A personal story of nuclear submarine tragedy in the Kara Sea
The crew of 144 were poisoned – nine died of radiation sickness soon after the emergency, and the others were ill for years before their premature deaths
K-27 officers were later warned they should not have children for five years and were given regular check-ups, but there was no proper medical follow-up for the ordinary submariners, according to CWO Mazurenko. Many of them were declared “healthy” by military doctors, despite their illnesses, he added.
Eyewitness: Tragedy of Soviet nuclear submarine K-27BBC News, By Yaroslava Kiryukhina, 24 Jan 13 BBC Russian reporter The Russian authorities are investigating whether a sunken Soviet nuclear-powered submarine, the K-27, can be safely raised so that the uranium in its reactors may be removed.
At the height of the Cold War, in 1968, the K-27 met with disaster when radiation escaped from one of its reactors during a voyage in the Arctic.
Vyacheslav Mazurenko, then 22, was serving as a chief warrant officer (CWO) on the vessel, which now lies abandoned in the Arctic’s Kara Sea. Today he lives in Ukraine and he told BBC Russian what happened.”We were on a five-day trip to check everything was working normally, before a 70-day round-the-world mission without resurfacing,” he said.
“It was the end of the third day and everything seemed to be going well. The crew was really tired.”
The mission would be to collect data about Nato and other enemy bases. K-27 had two experimental liquid metal-cooled reactors – a design never tried before in the Soviet navy. Nuclear power enabled the sub to stay underwater for weeks without resurfacing and without having to refuel.

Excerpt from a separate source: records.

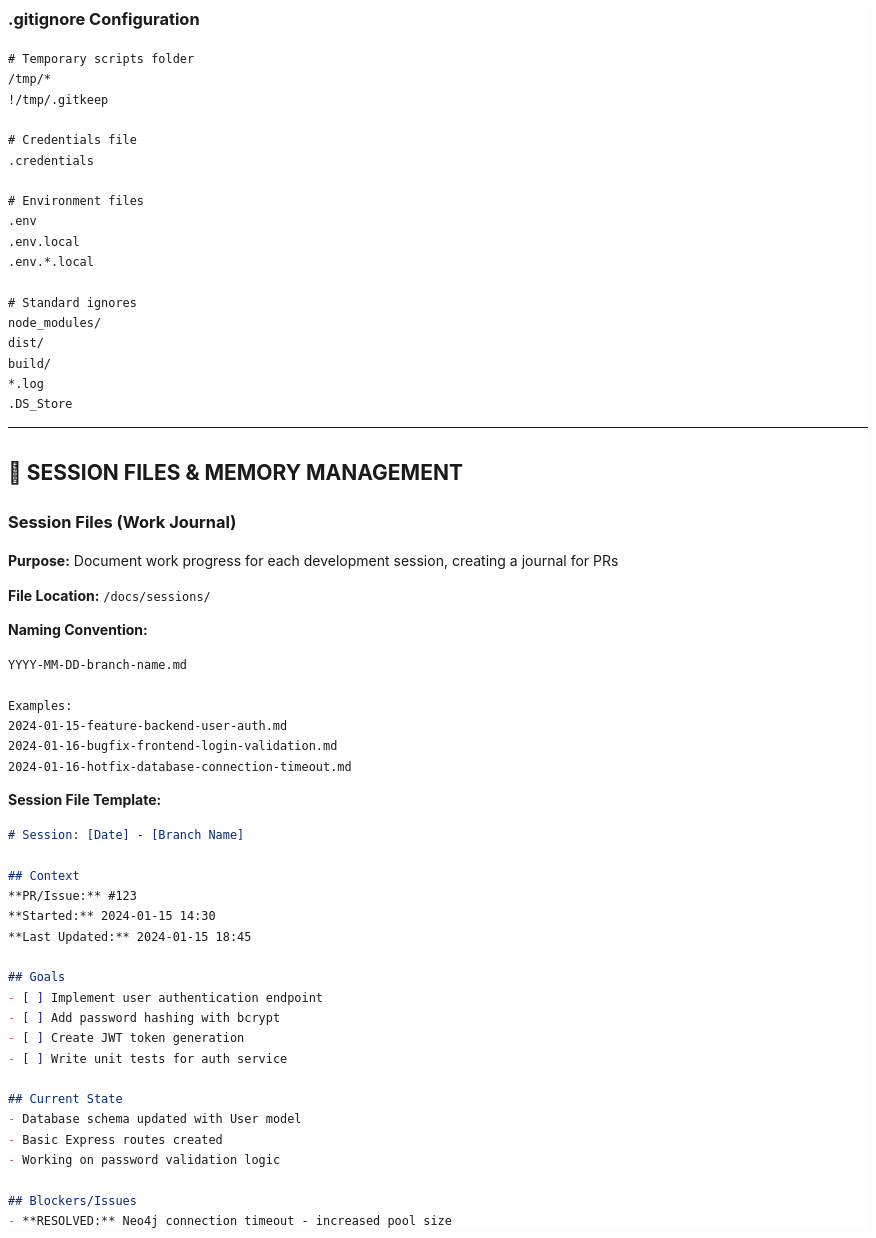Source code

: ### .gitignore Configuration

```gitignore
# Temporary scripts folder
/tmp/*
!/tmp/.gitkeep

# Credentials file
.credentials

# Environment files
.env
.env.local
.env.*.local

# Standard ignores
node_modules/
dist/
build/
*.log
.DS_Store
```

---

## 📝 SESSION FILES & MEMORY MANAGEMENT

### Session Files (Work Journal)

**Purpose:** Document work progress for each development session, creating a journal for PRs

**File Location:** `/docs/sessions/`

**Naming Convention:**
```
YYYY-MM-DD-branch-name.md

Examples:
2024-01-15-feature-backend-user-auth.md
2024-01-16-bugfix-frontend-login-validation.md
2024-01-16-hotfix-database-connection-timeout.md
```

**Session File Template:**
```markdown
# Session: [Date] - [Branch Name]

## Context
**PR/Issue:** #123
**Started:** 2024-01-15 14:30
**Last Updated:** 2024-01-15 18:45

## Goals
- [ ] Implement user authentication endpoint
- [ ] Add password hashing with bcrypt
- [ ] Create JWT token generation
- [ ] Write unit tests for auth service

## Current State
- Database schema updated with User model
- Basic Express routes created
- Working on password validation logic

## Blockers/Issues
- **RESOLVED:** Neo4j connection timeout - increased pool size
```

“The bulkheads were open. I was in the fifth compartment, next to the fourth compartment with the two nuclear reactors, talking to some crew members there. We suddenly noticed some people running.
“We had a radiation detector in the compartment, but it was switched off. To be honest, we hadn’t paid much attention to the radiation dosimeters we were given. But then, our radiation supervisor switched on the detector in the compartment and it went off the scale. He looked surprised and worried.”
They did not understand what had happened immediately because the radioactive gas had no odour or colour. But two hours later, some crewmen came out of the fourth compartment – and some of them had to be carried, because they could not walk, CWO Mazurenko said.
He put it down to fatigue, because the crew had spent three days with almost no sleep…….
The crew of 144 were poisoned – nine died of radiation sickness soon after the emergency, and the others were ill for years before their premature deaths……..
The crew were told that their reactors were extremely safe and could not suffer the breakdowns that had plagued some other Russian submarines in the past, CWO Mazurenko said.
“When the assessment commission came round, its members were often afraid to visit the reactor compartment. They always tried to avoid it, but Captain Leonov actually sat on one of the reactors, to show them how safe it was.”
However, CWO Mazurenko says radioactive particles had been detected aboard the submarine from the very start. Medical negligence
He was among 10 lucky crew members to be sent to a Leningrad hospital within a day of the disaster. The fate of the rest of the crew was in the hands of the Communist Party in Moscow.
Five days after the accident, the rest were taken to Leningrad – now called St Petersburg. They were each isolated from the outside world.
K-27 officers were later warned they should not have children for five years and were given regular check-ups, but there was no proper medical follow-up for the ordinary submariners, according to CWO Mazurenko. Many of them were declared “healthy” by military doctors, despite their illnesses, he added.
On the medical certificate they received 25 years after the disaster, it simply read: “Participated in nuclear accident elimination on the submarine. Exposed to radiation.”…….
Of the original 144 crew, only 56 are still alive. Most of them became physically handicapped and they still do not know the level of radiation they were exposed to.